(DATA SUPPLIED Opens)

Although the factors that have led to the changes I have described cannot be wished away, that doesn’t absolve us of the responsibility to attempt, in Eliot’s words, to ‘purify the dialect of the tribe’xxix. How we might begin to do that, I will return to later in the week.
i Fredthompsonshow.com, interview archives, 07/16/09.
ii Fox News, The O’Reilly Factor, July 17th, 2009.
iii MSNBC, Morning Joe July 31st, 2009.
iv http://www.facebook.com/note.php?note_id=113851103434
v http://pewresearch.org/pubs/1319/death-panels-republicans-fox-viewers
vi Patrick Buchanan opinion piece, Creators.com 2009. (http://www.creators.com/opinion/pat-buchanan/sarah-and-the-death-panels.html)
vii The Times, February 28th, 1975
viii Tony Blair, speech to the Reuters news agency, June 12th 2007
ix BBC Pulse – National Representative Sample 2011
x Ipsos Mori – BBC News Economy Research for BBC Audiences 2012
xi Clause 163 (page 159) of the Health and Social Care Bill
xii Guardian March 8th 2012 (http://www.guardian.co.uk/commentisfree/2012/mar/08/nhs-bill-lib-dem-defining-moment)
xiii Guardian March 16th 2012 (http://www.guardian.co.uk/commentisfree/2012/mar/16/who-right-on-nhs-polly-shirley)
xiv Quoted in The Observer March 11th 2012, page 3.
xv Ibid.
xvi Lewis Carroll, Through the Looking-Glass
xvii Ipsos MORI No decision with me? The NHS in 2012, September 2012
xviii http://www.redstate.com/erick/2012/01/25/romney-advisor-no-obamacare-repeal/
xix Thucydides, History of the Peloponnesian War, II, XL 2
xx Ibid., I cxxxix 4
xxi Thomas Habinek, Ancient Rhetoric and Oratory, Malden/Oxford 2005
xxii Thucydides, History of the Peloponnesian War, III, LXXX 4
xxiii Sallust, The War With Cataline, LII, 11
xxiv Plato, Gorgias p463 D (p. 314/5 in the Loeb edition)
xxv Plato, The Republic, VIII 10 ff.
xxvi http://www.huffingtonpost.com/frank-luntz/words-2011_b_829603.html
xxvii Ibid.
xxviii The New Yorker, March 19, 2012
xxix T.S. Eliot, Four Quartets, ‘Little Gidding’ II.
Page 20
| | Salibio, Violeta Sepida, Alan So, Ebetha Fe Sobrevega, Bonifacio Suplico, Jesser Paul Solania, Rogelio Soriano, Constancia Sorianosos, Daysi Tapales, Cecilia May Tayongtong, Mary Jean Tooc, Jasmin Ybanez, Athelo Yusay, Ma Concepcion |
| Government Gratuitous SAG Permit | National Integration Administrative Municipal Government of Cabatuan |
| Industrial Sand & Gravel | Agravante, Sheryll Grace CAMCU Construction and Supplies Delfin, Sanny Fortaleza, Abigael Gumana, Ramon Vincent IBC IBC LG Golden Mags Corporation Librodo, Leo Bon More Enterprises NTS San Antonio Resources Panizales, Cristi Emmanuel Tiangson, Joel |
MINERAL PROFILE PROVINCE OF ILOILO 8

(DATA SUPPLIED Closes)

WHAT IS EXPECTED:
Exactly as given, set down all of the lines above.

THE ANSWER:
Although the factors that have led to the changes I have described cannot be wished away, that doesn’t absolve us of the responsibility to attempt, in Eliot’s words, to ‘purify the dialect of the tribe’xxix. How we might begin to do that, I will return to later in the week.
i Fredthompsonshow.com, interview archives, 07/16/09.
ii Fox News, The O’Reilly Factor, July 17th, 2009.
iii MSNBC, Morning Joe July 31st, 2009.
iv http://www.facebook.com/note.php?note_id=113851103434
v http://pewresearch.org/pubs/1319/death-panels-republicans-fox-viewers
vi Patrick Buchanan opinion piece, Creators.com 2009. (http://www.creators.com/opinion/pat-buchanan/sarah-and-the-death-panels.html)
vii The Times, February 28th, 1975
viii Tony Blair, speech to the Reuters news agency, June 12th 2007
ix BBC Pulse – National Representative Sample 2011
x Ipsos Mori – BBC News Economy Research for BBC Audiences 2012
xi Clause 163 (page 159) of the Health and Social Care Bill
xii Guardian March 8th 2012 (http://www.guardian.co.uk/commentisfree/2012/mar/08/nhs-bill-lib-dem-defining-moment)
xiii Guardian March 16th 2012 (http://www.guardian.co.uk/commentisfree/2012/mar/16/who-right-on-nhs-polly-shirley)
xiv Quoted in The Observer March 11th 2012, page 3.
xv Ibid.
xvi Lewis Carroll, Through the Looking-Glass
xvii Ipsos MORI No decision with me? The NHS in 2012, September 2012
xviii http://www.redstate.com/erick/2012/01/25/romney-advisor-no-obamacare-repeal/
xix Thucydides, History of the Peloponnesian War, II, XL 2
xx Ibid., I cxxxix 4
xxi Thomas Habinek, Ancient Rhetoric and Oratory, Malden/Oxford 2005
xxii Thucydides, History of the Peloponnesian War, III, LXXX 4
xxiii Sallust, The War With Cataline, LII, 11
xxiv Plato, Gorgias p463 D (p. 314/5 in the Loeb edition)
xxv Plato, The Republic, VIII 10 ff.
xxvi http://www.huffingtonpost.com/frank-luntz/words-2011_b_829603.html
xxvii Ibid.
xxviii The New Yorker, March 19, 2012
xxix T.S. Eliot, Four Quartets, ‘Little Gidding’ II.
Page 20
| | Salibio, Violeta Sepida, Alan So, Ebetha Fe Sobrevega, Bonifacio Suplico, Jesser Paul Solania, Rogelio Soriano, Constancia Sorianosos, Daysi Tapales, Cecilia May Tayongtong, Mary Jean Tooc, Jasmin Ybanez, Athelo Yusay, Ma Concepcion |
| Government Gratuitous SAG Permit | National Integration Administrative Municipal Government of Cabatuan |
| Industrial Sand & Gravel | Agravante, Sheryll Grace CAMCU Construction and Supplies Delfin, Sanny Fortaleza, Abigael Gumana, Ramon Vincent IBC IBC LG Golden Mags Corporation Librodo, Leo Bon More Enterprises NTS San Antonio Resources Panizales, Cristi Emmanuel Tiangson, Joel |
MINERAL PROFILE PROVINCE OF ILOILO 8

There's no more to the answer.